After Foot : Après un débat tendancieux sur le fait religieux, l’émission phare du foot français dans la tourmente

Par Yassine Bouali

Depuis plus de 15 ans, l’After Foot, émission culte de RMC animée par Gilbert Brisbois, Daniel Riolo ou encore Jérôme Rothen, est réputée pour son ton libre, souvent provocateur, et son regard acéré sur l’actualité footballistique. Mais cette fois, ce n’est pas une tactique d’équipe ou un choix de sélectionneur qui met l’émission au cœur de la polémique, mais bien un débat sur la place du fait religieux, et plus particulièrement de l’islam, dans le football français.

Un dérapage aux allures de procès religieux

Tout est parti d’un échange diffusé en direct lors d’un After Foot du mois d’avril. Un auditeur évoque la situation d’un joueur professionnel ayant refusé de participer à une action contre l’homophobie en raison de ses convictions religieuses. Ce cas relance alors un débat en plateau, durant lequel plusieurs chroniqueurs — notamment Daniel Riolo et Stéphane Guy — tiennent des propos considérés par certains comme stigmatisants ou réducteurs à l’égard des musulmans.

Des phrases comme « il faut qu’on arrête de mettre la religion au-dessus du football » ou encore « à force de tolérer, on crée des exceptions dangereuses » ont fait bondir de nombreux auditeurs. Le ton employé, parfois jugé condescendant ou méprisant envers les convictions religieuses, a cristallisé les tensions.

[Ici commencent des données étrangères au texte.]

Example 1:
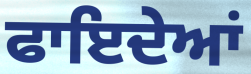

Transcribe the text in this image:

ਫਾਇਦੇਆਂ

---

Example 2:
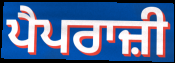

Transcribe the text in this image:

ਪੈਪਰਾਜ਼ੀ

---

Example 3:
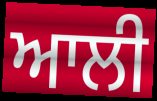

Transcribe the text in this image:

ਆਲੀ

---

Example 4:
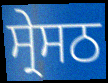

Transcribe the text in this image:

ਸ੍ਰੇਸਠ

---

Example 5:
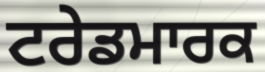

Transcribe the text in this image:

ਟਰੇਡਮਾਰਕ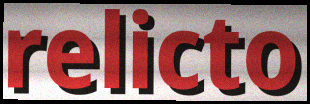
relicto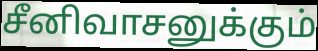
சீனிவாசனுக்கும்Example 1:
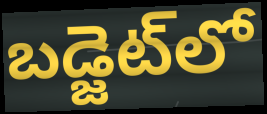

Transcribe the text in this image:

బడ్జెట్‌లో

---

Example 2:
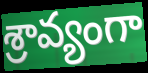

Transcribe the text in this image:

శ్రావ్యంగా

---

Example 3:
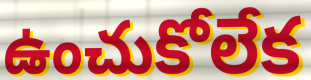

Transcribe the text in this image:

ఉంచుకోలేక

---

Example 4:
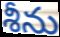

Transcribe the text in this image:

శీను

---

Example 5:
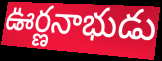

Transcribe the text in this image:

ఊర్ణనాభుడు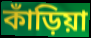
কাঁড়িয়া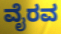
ವೈರವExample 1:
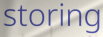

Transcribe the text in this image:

storing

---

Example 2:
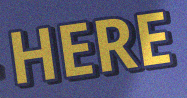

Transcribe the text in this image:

HERE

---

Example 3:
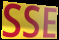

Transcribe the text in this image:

SSE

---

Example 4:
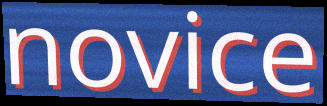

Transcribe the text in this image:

novice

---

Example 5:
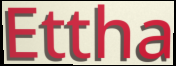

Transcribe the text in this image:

EtthaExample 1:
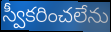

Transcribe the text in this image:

స్వీకరించలేను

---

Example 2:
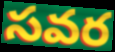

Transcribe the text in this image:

సవర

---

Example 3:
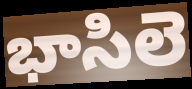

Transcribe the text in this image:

భాసిలె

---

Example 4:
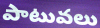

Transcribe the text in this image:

పాటువలు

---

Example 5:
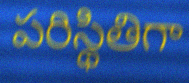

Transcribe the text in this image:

Réactions en chaîne sur les réseaux sociaux

Sur X (anciennement Twitter), le mot-clé #BoycottAfterFoot a rapidement été en tendances. Des milliers d’internautes, musulmans ou non, ont dénoncé un « deux poids, deux mesures » récurrent dans les médias sportifs dès lors qu’il est question d’islam.

Certains journalistes indépendants, influenceurs foot ou anciens joueurs ont également pris la parole. L’ex-international français Anelka, connu pour ses prises de position sans filtre, a déclaré :

« Dès qu’un joueur musulman fait un choix, on le traîne dans la boue. Mais quand c’est un choix chrétien ou autre, c’est juste “personnel”. Hypocrisie totale. »

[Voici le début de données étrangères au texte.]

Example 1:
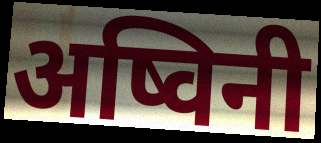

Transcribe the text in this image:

अष्विनी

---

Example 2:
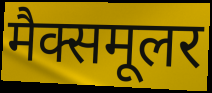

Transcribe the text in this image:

मैक्समूलर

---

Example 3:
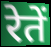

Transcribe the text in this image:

रेतें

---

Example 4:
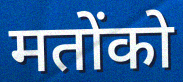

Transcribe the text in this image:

मतोंको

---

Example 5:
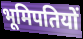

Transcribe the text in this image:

भूमिपतियों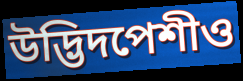
উদ্ভিদপেশীও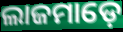
ଲାଜମାଡ଼େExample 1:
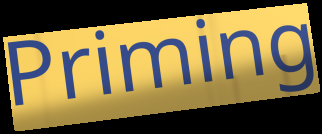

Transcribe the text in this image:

Priming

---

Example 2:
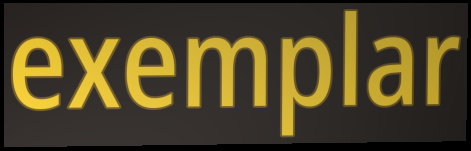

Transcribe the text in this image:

exemplar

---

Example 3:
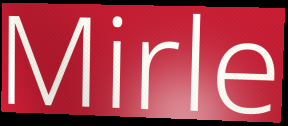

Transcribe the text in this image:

D’autres appellent à une meilleure représentation des sensibilités religieuses dans les médias sportifs, et dénoncent une rhétorique islamophobe latente sous couvert de laïcité.

RMC sur la défensive

Face à la tempête médiatique, RMC a tenté de calmer les choses par un communiqué laconique, affirmant que l’émission défend la liberté d’expression et refuse toute forme de discrimination, tout en rappelant que les propos n’engagent que leurs auteurs.

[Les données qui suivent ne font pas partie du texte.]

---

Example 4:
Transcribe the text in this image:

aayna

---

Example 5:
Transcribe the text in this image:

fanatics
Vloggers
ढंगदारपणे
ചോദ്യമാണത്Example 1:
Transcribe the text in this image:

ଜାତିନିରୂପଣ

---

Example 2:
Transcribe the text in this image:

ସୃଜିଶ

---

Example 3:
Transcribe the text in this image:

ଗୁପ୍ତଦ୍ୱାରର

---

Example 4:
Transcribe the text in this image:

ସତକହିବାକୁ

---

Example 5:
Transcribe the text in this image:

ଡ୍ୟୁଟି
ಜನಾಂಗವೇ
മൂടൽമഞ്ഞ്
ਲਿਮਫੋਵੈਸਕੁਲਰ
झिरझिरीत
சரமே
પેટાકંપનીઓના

Mais pour beaucoup, cela sonne comme une non-excuse. L’association Collectif contre l’islamophobie en France (CCIF) – bien que dissoute mais dont l’esprit militant survit à travers d’autres structures – a annoncé vouloir saisir l’Arcom (anciennement CSA) pour discours discriminants et incitation à la haine religieuse.

Un révélateur d’un malaise plus profond

Au-delà du cas précis de l’After Foot, cette affaire illustre un malaise persistant autour de la gestion de la diversité dans le sport français. Le football, miroir de la société, reste traversé par des tensions identitaires, culturelles et religieuses que certains médias ont parfois du mal à traiter avec nuance et respect.

La ligne entre laïcité et stigmatisation est parfois fine, et cette affaire remet sur la table la question du traitement équitable des faits religieux dans les espaces médiatiques, sportifs ou non.